1. Field of the Invention
The present invention relates generally to apparatus and methods for forming fibers and capillary tubing which have a protective coating. More particularly, the present invention relates to apparatus and methods for continuously forming glass fibers or capillary tubing and immediately protecting the glass surface with a sputter deposited coating of metal, metal alloy or other protective material. The present invention also relates to an improved sputter coating apparatus.
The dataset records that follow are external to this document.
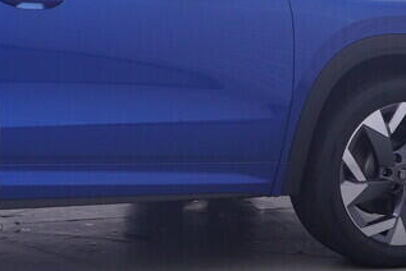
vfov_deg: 13.2
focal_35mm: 102
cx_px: -47
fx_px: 1154
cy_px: -1
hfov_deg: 19.1
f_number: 5
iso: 200
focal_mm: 15
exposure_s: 1/80
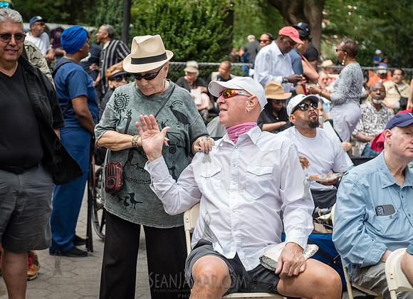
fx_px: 1008
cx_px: 169
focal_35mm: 86
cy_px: 121
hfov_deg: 23.1
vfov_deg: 16.9
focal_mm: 60
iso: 200
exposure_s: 1/320
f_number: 3.5
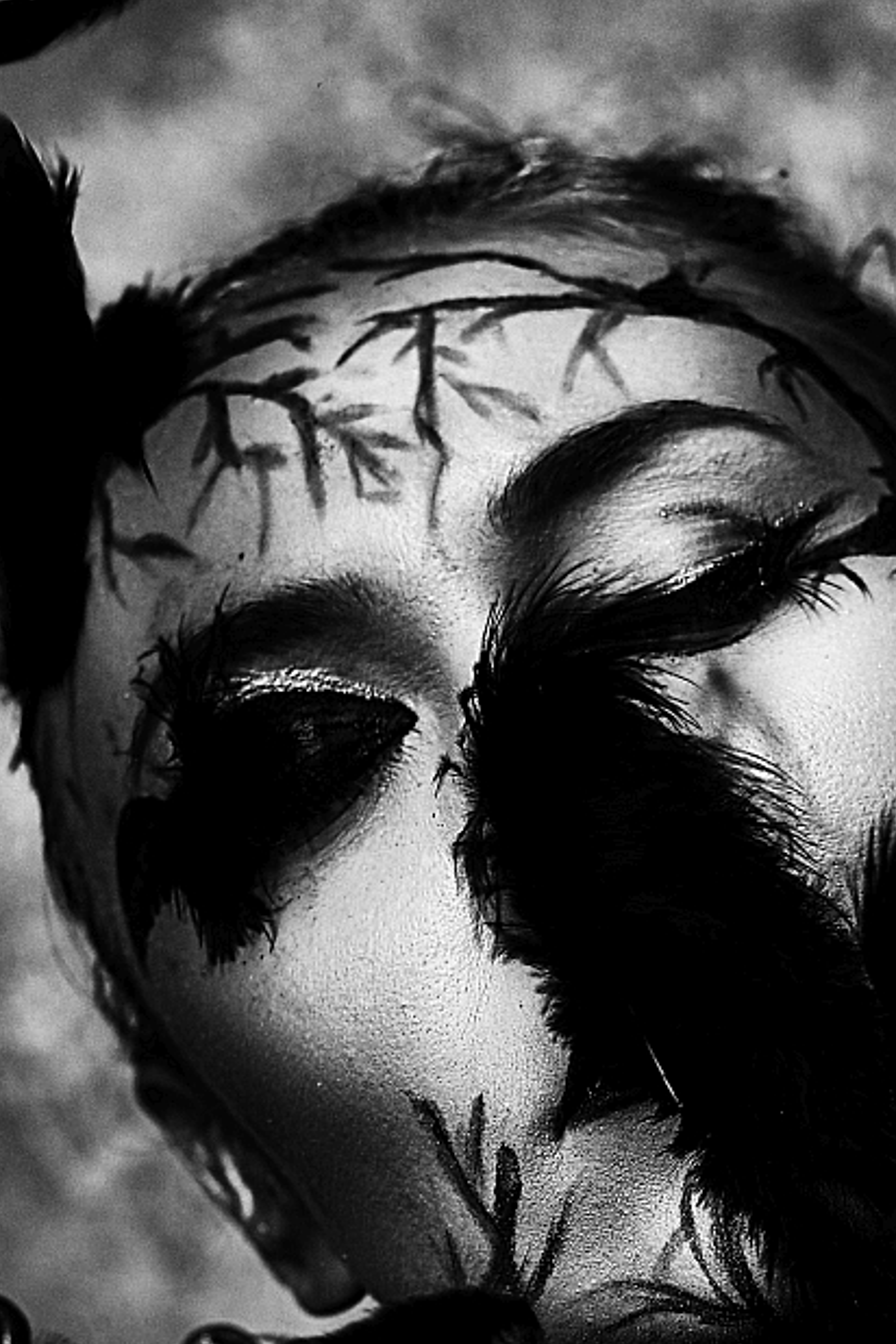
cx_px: 245
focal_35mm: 89
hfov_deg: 15.3
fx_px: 3322
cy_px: 1109
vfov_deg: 22.5
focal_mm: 50
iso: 100
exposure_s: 1/160
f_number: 4
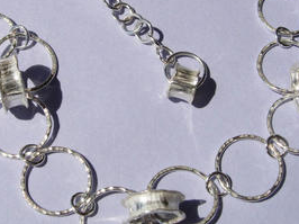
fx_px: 639
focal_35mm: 74
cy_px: 84
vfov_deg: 19.8
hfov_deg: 26.3
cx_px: 109
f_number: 4.8
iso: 64
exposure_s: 1/1407
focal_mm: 7.8
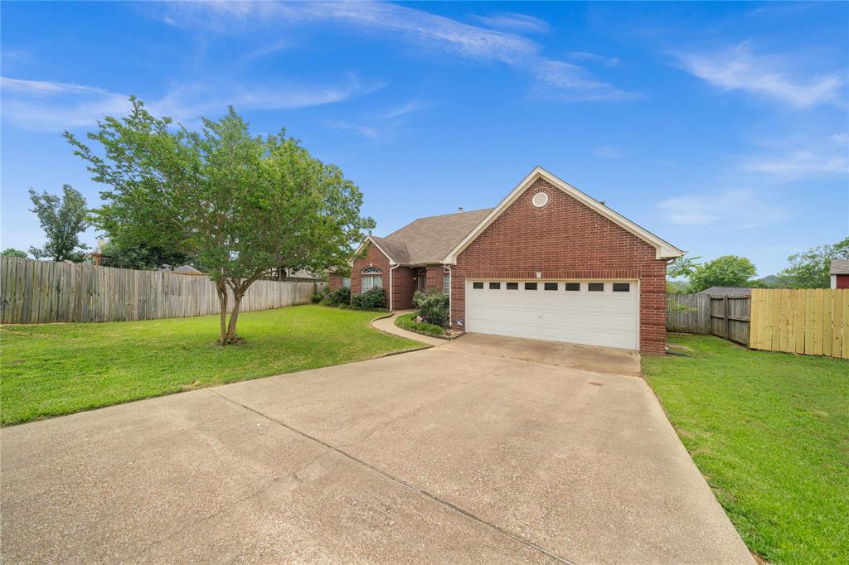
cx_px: 424
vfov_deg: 90.0
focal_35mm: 12
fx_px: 283
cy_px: 282
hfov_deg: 112.6
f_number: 5.6
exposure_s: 1/320
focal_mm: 12
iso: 100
2. Description of Related Art
Glass fibers and capillary tubings are widely used in applications ranging from optical communication systems to analytical equipment such as gas chromatographs. Glass fibers are widely used as optical waveguides because they can be formed with specific optical qualities and physical characteristics. Due to the wide variety of environments to which fiber optical waveguides are exposed, it is important in many instances that the fiber surface be coated with a protective material. In particular, the fiber surface must be protected from moisture which would degrade the strength of the fiber. The protective coatings range from metals and metal alloys to various oxides and polymers.
Glass capillary tubing is also widely used in a number of applications. One common use for glass capillary tubing is for gas chromatograph columns. Protective coatings applied to the glass capillaries provide increased strength. This feature is particularly important with respect to gas chromatography columns which are typically over 100 meters long and require frequent handling during installation and removal from chromatography units.
The molten dip method is a common procedure used to coat glass fibers or capillary tubings with a protective metal layer. The molten dip method involves continuously pulling the fiber through a molten pool of metal immediately after it emerges from the drawing furnace. The molten pool of metal is located sufficiently close to the emerging fiber so that the pristine glass fiber surface does not become contaminated prior to coating with metal. This is important since it is undesirable to allow contaminants to form on the glass surface prior to application of the protective coating.
The molten dip method is well suited for its intended purpose; however, the method is limited in utility because only materials having a melting temperature below the melting point of the glass can be utilized. Additionally, the molten form of the metal or other coating material must possess the appropriate surface tension and adhesion properties to achieve a uniform hermetic seal. Another problem with the application of a molten layer to the glass fiber or capillary tubing is the high microbend induced optical attenuation which results from the large thermomechanical stresses created during the coating process.
In view of the above considerations, it would be desirable to provide an alternative process for applying protective coatings to glass fibers or capillaries wherein the limitations of the molten dip method are eliminated while still providing immediate and continuous coating of the glass fiber as it is formed.